Young, a Bloomington Republican, was out-funded and not as well-known as Bayh, a former two-term U.S. senator and Indiana governor. But throughout the campaign, Young put Bayh on the defensive as the Democrat struggled to address questions over his Indiana residency and whether he used his standing as a senator to fuel a lucrative career after he originally left office in 2011.

For Young, his win over Bayh could have national implications. Republicans viewed the race as key in determining control of the Senate.

With 51 percent of precincts reporting, Young led Bayh 53 percent to 41 percent.

"Just a few minutes ago, I had the opportunity to speak with Senator Bayh," Young said during his victory speech.

Someone in the audience yelled loudly, "Bye, Bayh."

"No, no," Young said. "I thanked him for his commitment to public service and the contributions he and his family have made over the years, all in the name of making Indiana and our nation a better place."

He then asked for, and received, applause for the Bayh family.

"Our Democrat neighbors fought hard. But now it's time to come together for the good of our state and country," Young said. "Our challenges and our enemies don't know us as Republicans or Democrats, only Hoosiers and Americans. We must face our challenges as Hoosiers and Americans."

For Bayh, the defeat is a significant blow to his legacy after he shocked the political world by entering the race in July and attempting a comeback. He saw his wide lead in the polls dissipate as Young gained ground, helped by outside groups.

With Bayh increasingly vulnerable, outside groups poured more than $44 million into the race since July, with Young receiving a higher portion of the cash. In the waning days of the campaign, political rating agencies predicted an upset, shifting the race to "toss up" -- or tilting the outcome in Young's favor.

In addressing his defeat, Bayh said "despite what some people may tell you, we have more in common than divides us."

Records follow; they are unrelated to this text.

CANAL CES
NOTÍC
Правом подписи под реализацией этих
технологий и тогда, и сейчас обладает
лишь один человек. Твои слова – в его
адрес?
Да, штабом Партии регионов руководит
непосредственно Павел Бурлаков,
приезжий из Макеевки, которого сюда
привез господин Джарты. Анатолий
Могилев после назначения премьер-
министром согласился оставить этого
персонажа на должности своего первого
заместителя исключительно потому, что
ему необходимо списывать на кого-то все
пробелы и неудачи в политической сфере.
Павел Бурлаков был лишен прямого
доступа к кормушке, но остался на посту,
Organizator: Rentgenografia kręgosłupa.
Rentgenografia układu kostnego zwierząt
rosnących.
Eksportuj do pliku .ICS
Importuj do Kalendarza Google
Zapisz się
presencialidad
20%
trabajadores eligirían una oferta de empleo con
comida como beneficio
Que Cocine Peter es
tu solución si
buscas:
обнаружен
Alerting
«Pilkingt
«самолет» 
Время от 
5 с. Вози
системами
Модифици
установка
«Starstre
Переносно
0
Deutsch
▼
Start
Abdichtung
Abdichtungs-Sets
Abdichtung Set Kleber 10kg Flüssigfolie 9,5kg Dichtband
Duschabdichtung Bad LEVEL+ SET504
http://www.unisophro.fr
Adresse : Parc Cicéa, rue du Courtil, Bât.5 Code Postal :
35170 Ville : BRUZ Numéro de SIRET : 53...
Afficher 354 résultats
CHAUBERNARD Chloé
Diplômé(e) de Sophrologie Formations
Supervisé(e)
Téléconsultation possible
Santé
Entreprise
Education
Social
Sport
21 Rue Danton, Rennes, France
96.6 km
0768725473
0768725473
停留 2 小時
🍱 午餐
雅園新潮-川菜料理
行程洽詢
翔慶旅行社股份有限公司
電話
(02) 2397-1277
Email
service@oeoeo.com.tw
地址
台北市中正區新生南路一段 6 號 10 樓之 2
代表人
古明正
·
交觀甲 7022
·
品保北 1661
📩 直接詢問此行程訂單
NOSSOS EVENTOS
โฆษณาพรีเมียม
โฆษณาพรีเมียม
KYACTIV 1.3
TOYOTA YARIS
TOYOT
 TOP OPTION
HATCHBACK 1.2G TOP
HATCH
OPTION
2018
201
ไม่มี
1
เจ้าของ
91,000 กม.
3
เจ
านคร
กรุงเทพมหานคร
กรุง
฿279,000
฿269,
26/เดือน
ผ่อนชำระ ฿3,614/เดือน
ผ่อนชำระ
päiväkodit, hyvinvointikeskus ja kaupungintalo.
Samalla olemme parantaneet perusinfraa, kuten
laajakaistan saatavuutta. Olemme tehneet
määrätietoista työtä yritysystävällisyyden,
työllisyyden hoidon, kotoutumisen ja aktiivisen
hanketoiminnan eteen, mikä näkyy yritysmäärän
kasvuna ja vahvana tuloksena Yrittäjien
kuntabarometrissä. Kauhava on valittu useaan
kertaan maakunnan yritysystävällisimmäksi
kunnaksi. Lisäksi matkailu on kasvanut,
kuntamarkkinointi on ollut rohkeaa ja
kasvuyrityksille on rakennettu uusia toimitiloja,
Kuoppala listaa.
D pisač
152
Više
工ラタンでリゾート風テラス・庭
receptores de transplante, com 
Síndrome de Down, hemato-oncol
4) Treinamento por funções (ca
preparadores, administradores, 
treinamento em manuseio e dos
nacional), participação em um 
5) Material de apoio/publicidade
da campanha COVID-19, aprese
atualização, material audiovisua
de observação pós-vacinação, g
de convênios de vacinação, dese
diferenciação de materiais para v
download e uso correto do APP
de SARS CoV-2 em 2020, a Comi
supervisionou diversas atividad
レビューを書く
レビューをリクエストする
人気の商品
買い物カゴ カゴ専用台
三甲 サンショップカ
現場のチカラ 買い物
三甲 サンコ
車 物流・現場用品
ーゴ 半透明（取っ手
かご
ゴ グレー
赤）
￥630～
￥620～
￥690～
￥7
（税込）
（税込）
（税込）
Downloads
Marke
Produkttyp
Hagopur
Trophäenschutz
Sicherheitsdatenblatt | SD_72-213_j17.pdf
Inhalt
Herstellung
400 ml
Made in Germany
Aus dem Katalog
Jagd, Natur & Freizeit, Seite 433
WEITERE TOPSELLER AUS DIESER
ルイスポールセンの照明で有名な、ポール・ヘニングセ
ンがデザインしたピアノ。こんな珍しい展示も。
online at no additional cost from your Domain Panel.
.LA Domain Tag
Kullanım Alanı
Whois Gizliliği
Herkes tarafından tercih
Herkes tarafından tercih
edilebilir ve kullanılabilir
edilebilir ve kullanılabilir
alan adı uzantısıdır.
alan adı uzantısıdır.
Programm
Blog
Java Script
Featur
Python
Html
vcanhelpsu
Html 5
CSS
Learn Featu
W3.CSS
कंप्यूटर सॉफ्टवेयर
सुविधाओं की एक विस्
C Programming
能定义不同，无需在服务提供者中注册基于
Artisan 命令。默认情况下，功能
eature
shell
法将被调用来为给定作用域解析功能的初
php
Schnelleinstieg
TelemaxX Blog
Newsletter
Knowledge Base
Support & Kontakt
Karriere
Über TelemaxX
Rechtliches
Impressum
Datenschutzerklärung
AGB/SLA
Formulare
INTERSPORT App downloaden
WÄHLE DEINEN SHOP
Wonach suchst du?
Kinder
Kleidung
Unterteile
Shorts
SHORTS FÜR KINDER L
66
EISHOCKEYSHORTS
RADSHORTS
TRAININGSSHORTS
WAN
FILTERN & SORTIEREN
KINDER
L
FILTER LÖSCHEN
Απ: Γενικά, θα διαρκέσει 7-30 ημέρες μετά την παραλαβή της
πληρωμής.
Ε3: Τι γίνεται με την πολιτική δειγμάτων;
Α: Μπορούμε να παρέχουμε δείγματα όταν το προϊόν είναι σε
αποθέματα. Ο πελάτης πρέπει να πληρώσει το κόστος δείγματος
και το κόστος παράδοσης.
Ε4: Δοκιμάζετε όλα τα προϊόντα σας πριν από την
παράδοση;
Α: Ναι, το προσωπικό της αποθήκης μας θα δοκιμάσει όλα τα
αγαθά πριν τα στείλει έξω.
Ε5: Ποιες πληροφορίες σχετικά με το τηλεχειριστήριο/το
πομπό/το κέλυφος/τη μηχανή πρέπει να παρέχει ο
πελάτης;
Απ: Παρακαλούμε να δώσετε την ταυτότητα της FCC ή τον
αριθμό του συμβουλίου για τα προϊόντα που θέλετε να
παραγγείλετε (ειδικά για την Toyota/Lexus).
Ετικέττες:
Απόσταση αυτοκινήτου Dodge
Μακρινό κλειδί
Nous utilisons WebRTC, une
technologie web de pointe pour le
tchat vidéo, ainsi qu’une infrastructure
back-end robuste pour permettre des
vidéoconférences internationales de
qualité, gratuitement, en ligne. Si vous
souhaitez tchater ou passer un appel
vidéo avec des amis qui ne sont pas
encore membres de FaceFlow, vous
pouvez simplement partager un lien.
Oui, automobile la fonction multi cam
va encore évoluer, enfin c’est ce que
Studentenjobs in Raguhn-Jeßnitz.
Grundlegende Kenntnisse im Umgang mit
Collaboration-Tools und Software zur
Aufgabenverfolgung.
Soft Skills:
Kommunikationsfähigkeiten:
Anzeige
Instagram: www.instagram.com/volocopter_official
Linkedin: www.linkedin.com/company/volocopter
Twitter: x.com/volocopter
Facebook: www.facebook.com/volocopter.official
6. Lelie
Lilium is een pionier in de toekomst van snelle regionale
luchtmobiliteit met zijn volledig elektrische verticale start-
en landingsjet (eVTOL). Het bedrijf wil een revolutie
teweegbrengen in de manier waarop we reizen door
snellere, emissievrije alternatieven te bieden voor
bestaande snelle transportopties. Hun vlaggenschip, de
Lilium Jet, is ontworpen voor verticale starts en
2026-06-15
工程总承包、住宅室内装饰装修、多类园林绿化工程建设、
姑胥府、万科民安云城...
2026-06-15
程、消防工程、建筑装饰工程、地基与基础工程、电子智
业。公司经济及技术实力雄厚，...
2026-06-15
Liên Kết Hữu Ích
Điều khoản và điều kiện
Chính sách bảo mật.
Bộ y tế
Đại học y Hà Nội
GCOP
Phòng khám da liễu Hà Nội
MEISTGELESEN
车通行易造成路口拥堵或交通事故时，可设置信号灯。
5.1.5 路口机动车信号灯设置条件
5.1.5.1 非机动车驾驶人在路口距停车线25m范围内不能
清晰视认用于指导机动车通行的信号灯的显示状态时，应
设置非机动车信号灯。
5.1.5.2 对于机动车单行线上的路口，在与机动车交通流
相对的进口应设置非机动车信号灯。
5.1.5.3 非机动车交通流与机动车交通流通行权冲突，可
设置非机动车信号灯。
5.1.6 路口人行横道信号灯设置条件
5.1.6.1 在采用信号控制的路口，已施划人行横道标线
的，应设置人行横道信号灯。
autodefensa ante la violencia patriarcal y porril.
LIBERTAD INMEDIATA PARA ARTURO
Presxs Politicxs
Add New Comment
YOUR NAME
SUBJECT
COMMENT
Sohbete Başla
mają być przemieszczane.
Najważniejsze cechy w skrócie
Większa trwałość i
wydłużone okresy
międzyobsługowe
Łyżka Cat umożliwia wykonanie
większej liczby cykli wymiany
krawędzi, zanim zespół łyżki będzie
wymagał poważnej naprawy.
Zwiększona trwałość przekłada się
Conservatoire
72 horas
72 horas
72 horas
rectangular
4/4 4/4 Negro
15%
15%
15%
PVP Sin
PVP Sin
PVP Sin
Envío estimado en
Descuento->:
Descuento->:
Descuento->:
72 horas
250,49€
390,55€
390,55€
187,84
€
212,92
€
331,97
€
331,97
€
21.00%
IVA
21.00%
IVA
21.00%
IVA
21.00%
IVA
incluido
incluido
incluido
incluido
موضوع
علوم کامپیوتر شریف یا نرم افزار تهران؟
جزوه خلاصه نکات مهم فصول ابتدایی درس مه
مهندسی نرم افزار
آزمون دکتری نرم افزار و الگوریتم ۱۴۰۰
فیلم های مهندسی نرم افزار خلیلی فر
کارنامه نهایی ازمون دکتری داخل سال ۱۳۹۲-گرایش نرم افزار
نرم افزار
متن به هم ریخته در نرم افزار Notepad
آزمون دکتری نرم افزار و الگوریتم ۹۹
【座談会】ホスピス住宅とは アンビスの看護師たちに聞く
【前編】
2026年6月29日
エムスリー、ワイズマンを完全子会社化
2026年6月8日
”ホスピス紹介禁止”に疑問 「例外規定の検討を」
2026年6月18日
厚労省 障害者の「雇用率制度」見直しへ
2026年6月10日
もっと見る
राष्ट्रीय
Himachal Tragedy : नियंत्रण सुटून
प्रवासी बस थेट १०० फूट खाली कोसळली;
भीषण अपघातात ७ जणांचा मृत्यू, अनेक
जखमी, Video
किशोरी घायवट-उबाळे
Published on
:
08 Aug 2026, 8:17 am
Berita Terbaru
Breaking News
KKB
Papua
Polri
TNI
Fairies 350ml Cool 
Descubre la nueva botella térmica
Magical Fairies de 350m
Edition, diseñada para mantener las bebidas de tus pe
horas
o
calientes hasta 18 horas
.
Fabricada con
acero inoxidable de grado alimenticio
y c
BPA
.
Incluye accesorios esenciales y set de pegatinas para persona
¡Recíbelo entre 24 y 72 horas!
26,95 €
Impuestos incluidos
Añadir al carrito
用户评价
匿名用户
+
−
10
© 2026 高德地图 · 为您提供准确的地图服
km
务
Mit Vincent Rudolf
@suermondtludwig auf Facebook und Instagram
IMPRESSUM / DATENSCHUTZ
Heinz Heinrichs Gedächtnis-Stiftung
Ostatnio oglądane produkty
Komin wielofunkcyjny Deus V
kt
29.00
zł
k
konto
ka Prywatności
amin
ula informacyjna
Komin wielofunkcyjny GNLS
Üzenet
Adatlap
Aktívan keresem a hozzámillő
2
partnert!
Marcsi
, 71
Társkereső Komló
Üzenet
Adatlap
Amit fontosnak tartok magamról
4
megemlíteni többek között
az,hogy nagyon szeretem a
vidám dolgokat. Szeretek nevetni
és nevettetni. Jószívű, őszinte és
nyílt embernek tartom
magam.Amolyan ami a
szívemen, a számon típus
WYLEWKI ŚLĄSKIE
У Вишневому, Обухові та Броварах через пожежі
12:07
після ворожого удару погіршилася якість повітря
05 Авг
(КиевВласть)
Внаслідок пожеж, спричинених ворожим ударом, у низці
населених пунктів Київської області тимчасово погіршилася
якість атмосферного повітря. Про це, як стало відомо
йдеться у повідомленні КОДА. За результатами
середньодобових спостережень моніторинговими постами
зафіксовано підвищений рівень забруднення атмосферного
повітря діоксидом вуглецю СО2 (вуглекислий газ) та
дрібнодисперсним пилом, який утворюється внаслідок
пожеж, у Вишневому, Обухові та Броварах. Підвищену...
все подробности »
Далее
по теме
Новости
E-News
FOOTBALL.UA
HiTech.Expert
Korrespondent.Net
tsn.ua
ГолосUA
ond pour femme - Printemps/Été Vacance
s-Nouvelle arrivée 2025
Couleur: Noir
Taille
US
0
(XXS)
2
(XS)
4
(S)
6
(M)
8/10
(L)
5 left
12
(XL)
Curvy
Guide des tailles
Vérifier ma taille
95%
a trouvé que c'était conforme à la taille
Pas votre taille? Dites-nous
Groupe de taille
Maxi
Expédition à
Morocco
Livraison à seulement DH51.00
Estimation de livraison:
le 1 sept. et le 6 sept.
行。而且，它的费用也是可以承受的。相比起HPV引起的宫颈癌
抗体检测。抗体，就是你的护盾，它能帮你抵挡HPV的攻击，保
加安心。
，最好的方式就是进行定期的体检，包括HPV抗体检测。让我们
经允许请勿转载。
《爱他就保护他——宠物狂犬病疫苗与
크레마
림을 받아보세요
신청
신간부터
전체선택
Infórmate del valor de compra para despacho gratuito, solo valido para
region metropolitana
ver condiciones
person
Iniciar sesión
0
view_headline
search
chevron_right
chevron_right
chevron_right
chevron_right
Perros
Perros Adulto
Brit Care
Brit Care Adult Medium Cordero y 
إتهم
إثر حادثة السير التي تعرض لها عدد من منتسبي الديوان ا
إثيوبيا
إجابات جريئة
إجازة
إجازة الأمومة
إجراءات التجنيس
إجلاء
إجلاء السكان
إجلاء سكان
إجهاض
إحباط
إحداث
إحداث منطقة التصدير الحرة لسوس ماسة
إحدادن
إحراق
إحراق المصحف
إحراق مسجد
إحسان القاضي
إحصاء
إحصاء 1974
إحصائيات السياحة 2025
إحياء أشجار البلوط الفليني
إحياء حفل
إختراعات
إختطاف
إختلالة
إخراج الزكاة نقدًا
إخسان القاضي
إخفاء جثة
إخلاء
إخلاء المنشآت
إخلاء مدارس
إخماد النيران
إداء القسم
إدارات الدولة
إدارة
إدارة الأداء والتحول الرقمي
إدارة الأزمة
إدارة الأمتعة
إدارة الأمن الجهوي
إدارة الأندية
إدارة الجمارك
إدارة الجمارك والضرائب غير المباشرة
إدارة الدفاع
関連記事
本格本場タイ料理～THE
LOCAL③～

"There's some disappointment this evening ... it's an occupational hazard," Bayh said.

He then told the crowd that Election Day was the 21st birthday of his sons Nick and Beau. The crowd sang "Happy Birthday" to the college students, who became instant Hoosier celebrities when they were born while Bayh was governor.

As the campaign heated up, Young forced Bayh on the defensive, attacking him as a Washington insider who had left the Hoosier state for high-paying jobs, including at private equity giant Apollo Global Management. He also railed on Bayh's support of Obamacare, though Bayh said he would support changes to make the law better for small businesses.

Meanwhile, Bayh criticized Young for his support of free trade policies, a controversial issue in manufacturing-heavy Indiana, where companies have announced plans to offshore jobs. Young pivoted to define himself as a supporter of "fair trade" in the wake of decisions by air conditioner manufacturer Carrier and an affiliate to lay off 2,100 Hoosier workers and move production to Mexico. Bayh also sought to paint Young as a tea party activist who opposed the auto industry bailout that Bayh argued saved Hoosier jobs.

In appealing to voters, Bayh maintained that he has "always voted for the best interest of Hoosiers. Without exception."

Young has pledged to stand up "to the Washington insiders in both parties."

Those assertions came amid concerns that Young's reliance on funding from outside groups, such as the Senate Leadership Fund, a super PAC with ties to Senate Majority Leader Mitch McConnell, would make him beholden to their causes.

For Bayh, his campaign was forced to be less about what he planned to accomplish in the Senate and more about responding to a series of reports about his conduct in office.

Bayh was hurt by news reports revealing parts of his private Senate schedule, showing he met in 2010 with Apollo officials while still dealing with issues affecting the financial industry, despite his campaign telling IndyStar he had not.

Just last week, Bayh's campaign announced he would repay taxpayers for expenses related to five overnight hotel stays in Indianapolis during his time in the Senate. He stayed in a hotel even though he could have stayed in his modest Indianapolis condo. Campaign officials acknowledged that reimbursements the former senator received for those nights in 2009 were prohibited by Senate rules. Bayh said he would personally repay $737.

Bayh, who saw his wealth soar after leaving the Senate, also sought to address questions over his financial interests. Bayh and his wife, Susan, own assets worth between $13.7 million and $47.7 million, according to a recent federal financial disclosure.

"Six years ago, I left Congress fed up with the partisanship," Bayh said in an ad released this month. "Yes, I built a good life for my family, spent time with Susan and our boys. ... The corrupt interests now falsely attacking me, they're the same ones hurting you."

Young's campaign also had its share of controversies, including the resurfacing of issues surrounding unpaid property taxes. CNN found that Young, in 2012, improperly claimed a house he wasn't living in as his primary residence. That allowed him to wrongly receive a $5,000 tax break on the house. His campaign said once Young learned of the error, he paid what he owed.

And in the primary, Young had to fight off a challenge to his candidacy led by Indiana Democrats and his Republican primary opponent, U.S. Rep. Marlin Stutzman. They had accused him of not having enough signatures from Hoosier voters to run for U.S. Senate, a charge the campaign denied.

Young surfaced from the primary victorious -- and with a win in November all but assured.

Until Bayh got in.

Then Young became the underdog, attempting to defeat a storied politician. And he somehow managed to do it.